The speed with which officials dispensed with the most basic building blocks of any free society—free speech, freedom of association, the rights to travel and earn a living according to free will—has been staggering. Censorship and the government’s “war on misinformation” have replaced discussion and debate. Government mandates have cataloged and controlled citizens’ movements. Government “permission” has become required to go back to school or work. The near-universal conclusion from presidents and prime ministers, congressmen and members of parliament, has been that rights and freedoms simply disappear when those in power decree it so. What a travesty!
As repugnant as Western governments’ responses have been to COVID, traditional friends of freedom have been equally disheartening.

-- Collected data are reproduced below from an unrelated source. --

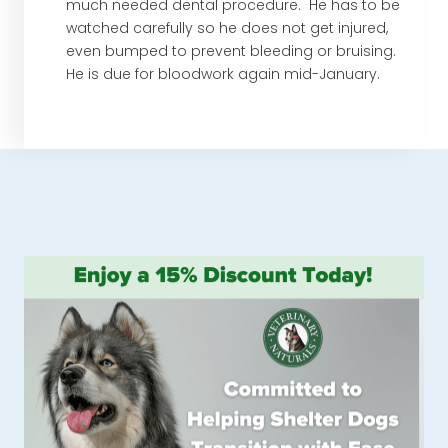
much needed dental procedure. He has to be
watched carefully so he does not get injured,
even bumped to prevent bleeding or bruising.
He is due for bloodwork again mid-January.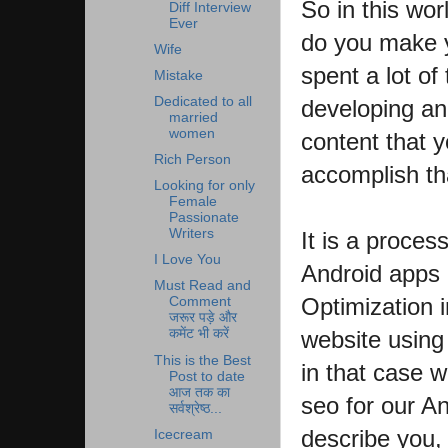
So in this wor
Diff Interview
Ever
do you make 
Wife
spent a lot o
Mistake
Dedicated to all
developing an
married
women
content that y
Rich Person
accomplish th
Looking for only
Female
Passionate
Writers
It is a process
I Love You
Android apps 
Must Read and
Optimization i
Comment
जरूर पड़े और
website using
कमेंट भी करें
This is the Best
in that case 
Post to date
आज तक का
seo for our And
सर्वश्रेष्ठ...
describe you,
Icecream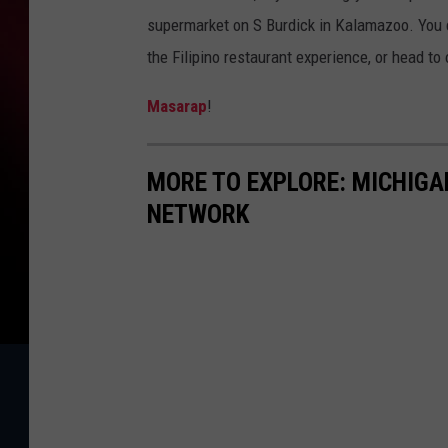
supermarket on S Burdick in Kalamazoo. You c
the Filipino restaurant experience, or head to 
Masarap
!
MORE TO EXPLORE: MICHIG
NETWORK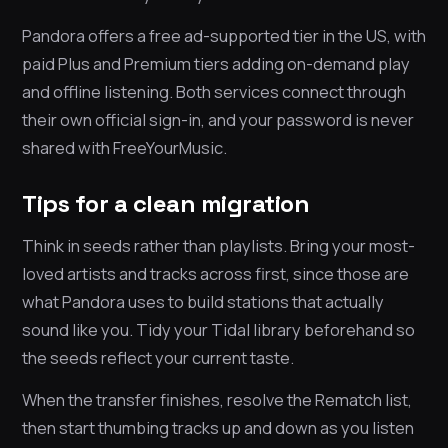
Pandora offers a free ad-supported tier in the US, with
paid Plus and Premium tiers adding on-demand play
and offline listening. Both services connect through
their own official sign-in, and your password is never
shared with FreeYourMusic.
Tips for a clean migration
Think in seeds rather than playlists. Bring your most-
loved artists and tracks across first, since those are
what Pandora uses to build stations that actually
sound like you. Tidy your Tidal library beforehand so
the seeds reflect your current taste.
When the transfer finishes, resolve the Rematch list,
then start thumbing tracks up and down as you listen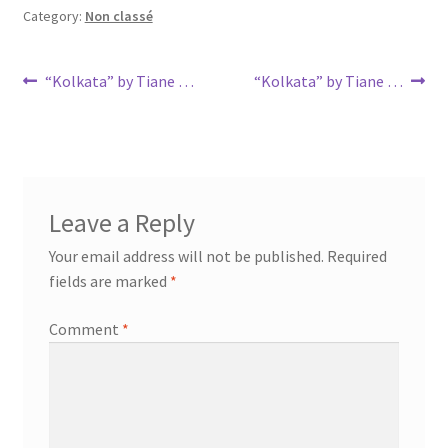
Category:
Non classé
Post
Previous
Next
“Kolkata” by Tiane …
“Kolkata” by Tiane …
post:
post:
navigation
Leave a Reply
Your email address will not be published.
Required
fields are marked
*
Comment
*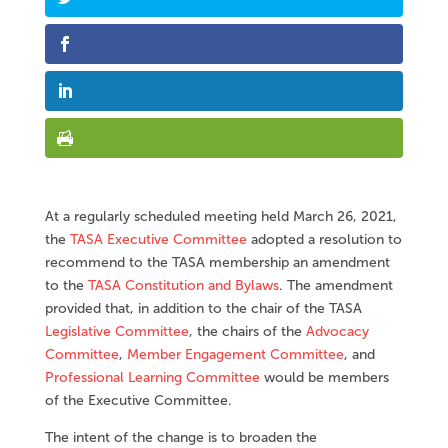
At a regularly scheduled meeting held March 26, 2021,
the
TASA Executive Committee
adopted a resolution to
recommend to the TASA membership an amendment
to the
TASA Constitution and Bylaws
. The amendment
provided that, in addition to the chair of the TASA
Legislative Committee
, the chairs of the
Advocacy
Committee
,
Member Engagement Committee
, and
Professional Learning Committee
would be members
of the Executive Committee.
The intent of the change is to broaden the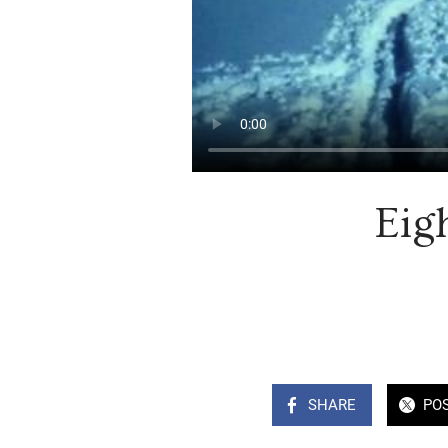
Eig
SHARE
PO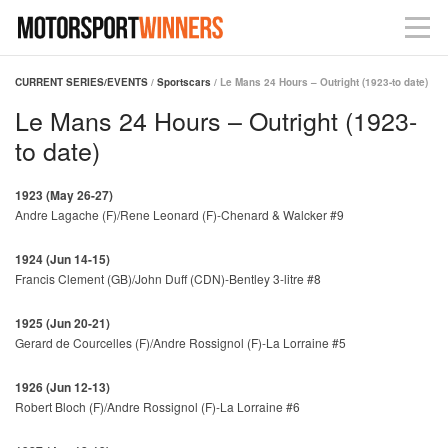
CURRENT SERIES/EVENTS
/
Sportscars
/ Le Mans 24 Hours – Outright (1923-to date)
Le Mans 24 Hours – Outright (1923-
to date)
1923 (May 26-27)
Andre Lagache (F)/Rene Leonard (F)-Chenard & Walcker #9
1924 (Jun 14-15)
Francis Clement (GB)/John Duff (CDN)-Bentley 3-litre #8
1925 (Jun 20-21)
Gerard de Courcelles (F)/Andre Rossignol (F)-La Lorraine #5
1926 (Jun 12-13)
Robert Bloch (F)/Andre Rossignol (F)-La Lorraine #6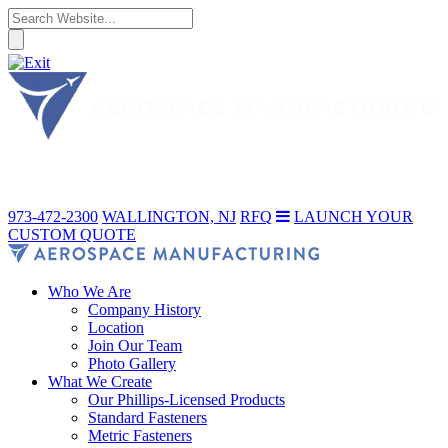
973-472-2300
WALLINGTON, NJ
RFQ
LAUNCH YOUR
CUSTOM QUOTE
Who We Are
Company History
Location
Join Our Team
Photo Gallery
What We Create
Our Phillips-Licensed Products
Standard Fasteners
Metric Fasteners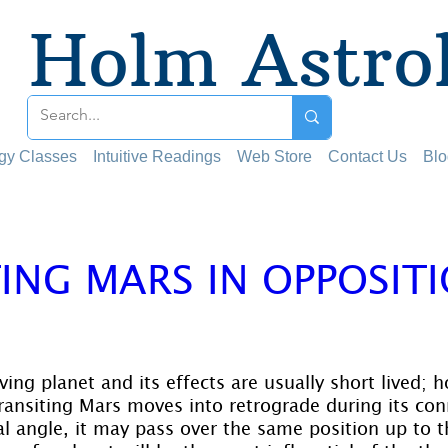
Holm Astro
ogy Classes
Intuitive Readings
Web Store
Contact Us
Blo
ING MARS IN OPPOSIT
 stars.
ing planet and its effects are usually short lived; 
transiting Mars moves into retrograde during its con
al angle, it may pass over the same position up to t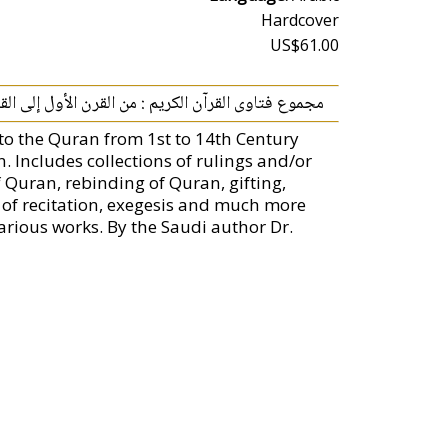
Hardcover
US$61.00
لقرآن الكريم : من القرن الأول إلى القرن الرابع عشر
g to the Quran from 1st to 14th Century
n. Includes collections of rulings and/or
 Quran, rebinding of Quran, gifting,
 of recitation, exegesis and much more
arious works. By the Saudi author Dr.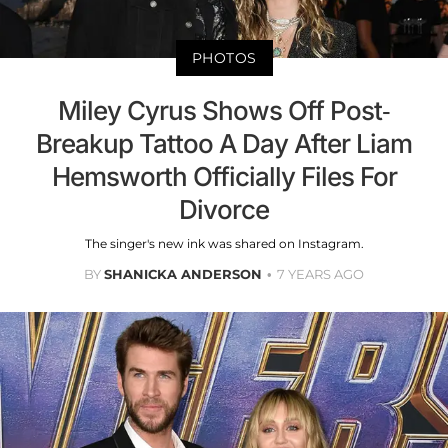
PHOTOS
Miley Cyrus Shows Off Post-
Breakup Tattoo A Day After Liam
Hemsworth Officially Files For
Divorce
The singer's new ink was shared on Instagram.
BY
SHANICKA ANDERSON
7 YEARS AGO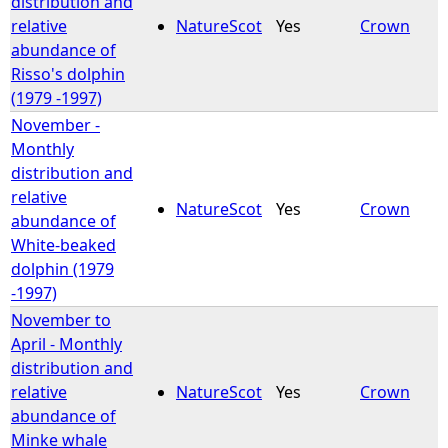
distribution and
relative
NatureScot
Yes
Crown
e
abundance of
Risso's dolphin
h
(1979 -1997)
November -
e
Monthly
distribution and
r
relative
NatureScot
Yes
Crown
abundance of
e
White-beaked
dolphin (1979
-1997)
November to
April - Monthly
distribution and
relative
NatureScot
Yes
Crown
abundance of
Minke whale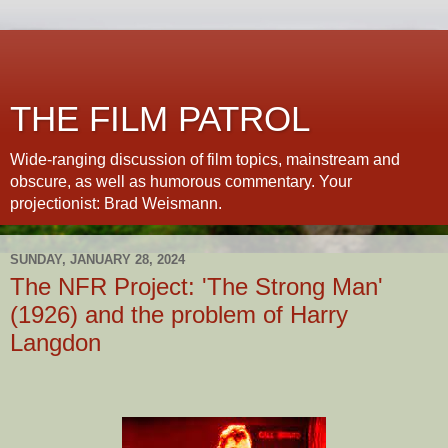
THE FILM PATROL
Wide-ranging discussion of film topics, mainstream and
obscure, as well as humorous commentary. Your
projectionist: Brad Weismann.
SUNDAY, JANUARY 28, 2024
The NFR Project: 'The Strong Man'
(1926) and the problem of Harry
Langdon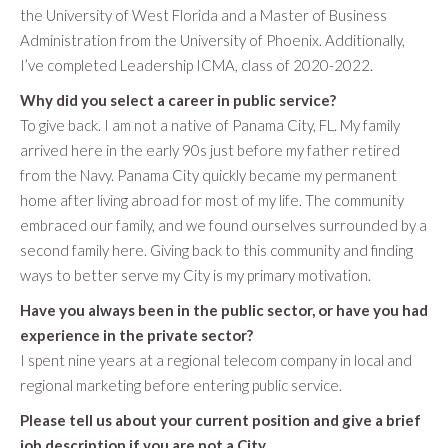
the University of West Florida and a Master of Business
Administration from the University of Phoenix. Additionally,
I’ve completed Leadership ICMA, class of 2020-2022.
Why did you select a career in public service?
To give back. I am not a native of Panama City, FL. My family
arrived here in the early 90s just before my father retired
from the Navy. Panama City quickly became my permanent
home after living abroad for most of my life. The community
embraced our family, and we found ourselves surrounded by a
second family here. Giving back to this community and finding
ways to better serve my City is my primary motivation.
Have you always been in the public sector, or have you had
experience in the private sector?
I spent nine years at a regional telecom company in local and
regional marketing before entering public service.
Please tell us about your current position and give a brief
job description if you are not a City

Civil rights groups have remained silent while the Bill of Rights is trampled, or worse, they have encouraged the government’s abusive tyranny as in the best interests of the “common good.”Journalists have continued to prove their worthlessness in keeping government institutions in check by refusing to question, let alone investigate, the “facts” health agencies assert or the effectiveness of blunt force government-imposed “solutions.” The Globe and Mail has gone so far as to demonize the “ugly side of freedom” embraced by those who simply want the State to leave them alone.
And perhaps most disappointing of all, church leaders have, with few exceptions, abandoned their flocks by submitting to lockdowns and other unconstitutional bars against religious gatherings in the misguided belief that civil authorities must be unquestionably obeyed.
It has been clear that too many places of worship were unwilling to stand up for the natural rights delivered to us by the authority of a higher power when the authorities of so many mundane powers came knocking with billy clubs and harsh words. Fortunately, many people of faith have witnessed the tyranny of the last two years and will never forget what they’ve seen.